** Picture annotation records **
------------------------------------------------------------------------

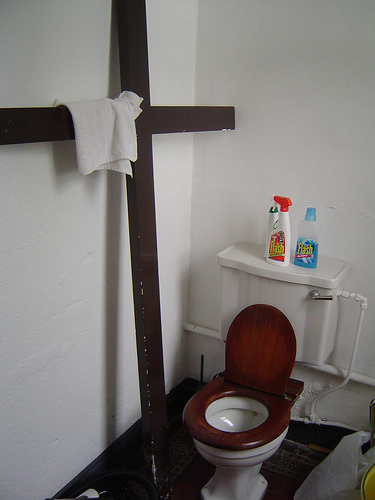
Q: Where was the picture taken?
A: It was taken at the bathroom.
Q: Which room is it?
A: It is a bathroom.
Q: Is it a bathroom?
A: Yes, it is a bathroom.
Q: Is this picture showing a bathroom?
A: Yes, it is showing a bathroom.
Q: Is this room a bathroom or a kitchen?
A: It is a bathroom.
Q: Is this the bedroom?
A: No, it is the bathroom.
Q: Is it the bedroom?
A: No, it is the bathroom.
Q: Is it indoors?
A: Yes, it is indoors.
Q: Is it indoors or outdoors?
A: It is indoors.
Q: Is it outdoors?
A: No, it is indoors.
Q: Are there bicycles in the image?
A: No, there are no bicycles.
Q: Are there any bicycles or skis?
A: No, there are no bicycles or skis.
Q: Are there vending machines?
A: No, there are no vending machines.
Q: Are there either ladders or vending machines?
A: No, there are no vending machines or ladders.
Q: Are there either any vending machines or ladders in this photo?
A: No, there are no vending machines or ladders.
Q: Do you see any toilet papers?
A: No, there are no toilet papers.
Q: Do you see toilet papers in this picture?
A: No, there are no toilet papers.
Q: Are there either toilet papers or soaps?
A: No, there are no toilet papers or soaps.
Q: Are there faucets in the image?
A: No, there are no faucets.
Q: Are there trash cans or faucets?
A: No, there are no faucets or trash cans.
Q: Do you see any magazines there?
A: No, there are no magazines.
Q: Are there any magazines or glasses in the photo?
A: No, there are no magazines or glasses.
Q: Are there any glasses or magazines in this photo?
A: No, there are no magazines or glasses.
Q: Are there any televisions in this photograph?
A: No, there are no televisions.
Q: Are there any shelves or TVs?
A: No, there are no TVs or shelves.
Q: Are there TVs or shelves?
A: No, there are no TVs or shelves.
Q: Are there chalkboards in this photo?
A: No, there are no chalkboards.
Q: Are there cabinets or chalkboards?
A: No, there are no chalkboards or cabinets.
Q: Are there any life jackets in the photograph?
A: No, there are no life jackets.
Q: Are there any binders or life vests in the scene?
A: No, there are no life vests or binders.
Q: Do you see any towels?
A: Yes, there is a towel.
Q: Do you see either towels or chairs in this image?
A: Yes, there is a towel.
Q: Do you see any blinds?
A: No, there are no blinds.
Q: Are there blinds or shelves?
A: No, there are no blinds or shelves.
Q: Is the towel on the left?
A: Yes, the towel is on the left of the image.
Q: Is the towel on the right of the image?
A: No, the towel is on the left of the image.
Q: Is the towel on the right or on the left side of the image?
A: The towel is on the left of the image.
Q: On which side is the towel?
A: The towel is on the left of the image.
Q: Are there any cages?
A: No, there are no cages.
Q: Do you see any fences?
A: No, there are no fences.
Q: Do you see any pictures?
A: No, there are no pictures.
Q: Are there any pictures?
A: No, there are no pictures.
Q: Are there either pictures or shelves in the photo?
A: No, there are no pictures or shelves.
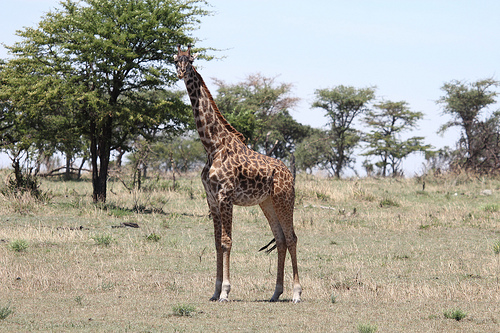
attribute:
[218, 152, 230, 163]
spot — brown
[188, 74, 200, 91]
spot — brown 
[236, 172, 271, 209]
belly — bulky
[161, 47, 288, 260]
giraffe — adult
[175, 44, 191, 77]
head — small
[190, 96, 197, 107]
spot — brown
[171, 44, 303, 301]
giraffe — big, adult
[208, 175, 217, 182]
spot — brown 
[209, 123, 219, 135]
spot — brown 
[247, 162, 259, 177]
spot — brown 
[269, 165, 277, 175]
spot — brown 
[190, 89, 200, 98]
spot — brown 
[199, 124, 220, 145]
spot — brown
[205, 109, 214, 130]
spot — brown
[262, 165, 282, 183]
spot — brown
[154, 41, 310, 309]
giraffe — adult, grown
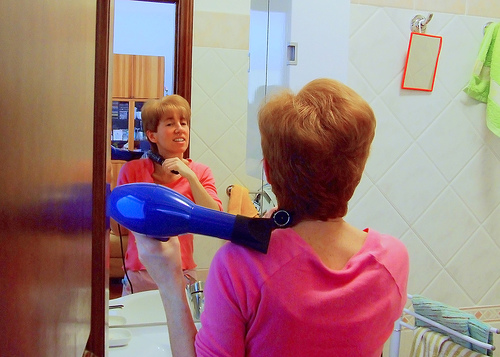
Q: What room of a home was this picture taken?
A: Bathroom.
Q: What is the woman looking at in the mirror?
A: Herself.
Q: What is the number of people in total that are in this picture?
A: 1.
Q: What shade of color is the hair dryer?
A: Blue.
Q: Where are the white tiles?
A: On the wall of the shower.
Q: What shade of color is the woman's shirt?
A: Pink.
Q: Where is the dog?
A: There is no dog.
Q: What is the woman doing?
A: Styling her hair.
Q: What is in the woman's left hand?
A: Blow dryer.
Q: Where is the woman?
A: In front of a mirror.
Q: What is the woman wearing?
A: A pink top.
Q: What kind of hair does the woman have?
A: Short, light brown.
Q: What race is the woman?
A: White.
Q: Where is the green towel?
A: On the tiled wall.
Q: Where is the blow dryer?
A: In the woman's hand.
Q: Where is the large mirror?
A: In front of the woman.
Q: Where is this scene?
A: In a house.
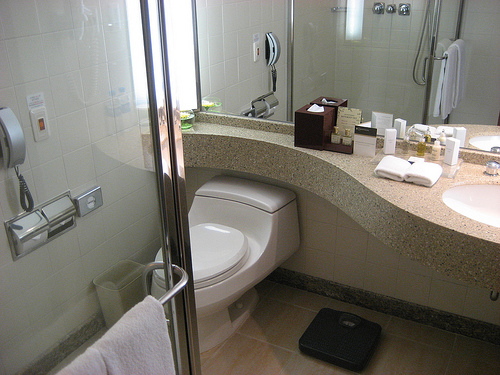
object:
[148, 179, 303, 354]
toilet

------------------------------------------------------------------------

** Exercise brief **
Leave out all pictures and extract exactly the lines from the line with "Q: Where are the white tiles?" through the end of the material.

** Output of the task **
Q: Where are the white tiles?
A: On the wall of the shower.
Q: What shade of color is the woman's shirt?
A: Pink.
Q: Where is the dog?
A: There is no dog.
Q: What is the woman doing?
A: Styling her hair.
Q: What is in the woman's left hand?
A: Blow dryer.
Q: Where is the woman?
A: In front of a mirror.
Q: What is the woman wearing?
A: A pink top.
Q: What kind of hair does the woman have?
A: Short, light brown.
Q: What race is the woman?
A: White.
Q: Where is the green towel?
A: On the tiled wall.
Q: Where is the blow dryer?
A: In the woman's hand.
Q: Where is the large mirror?
A: In front of the woman.
Q: Where is this scene?
A: In a house.
object:
[148, 179, 303, 354]
toilet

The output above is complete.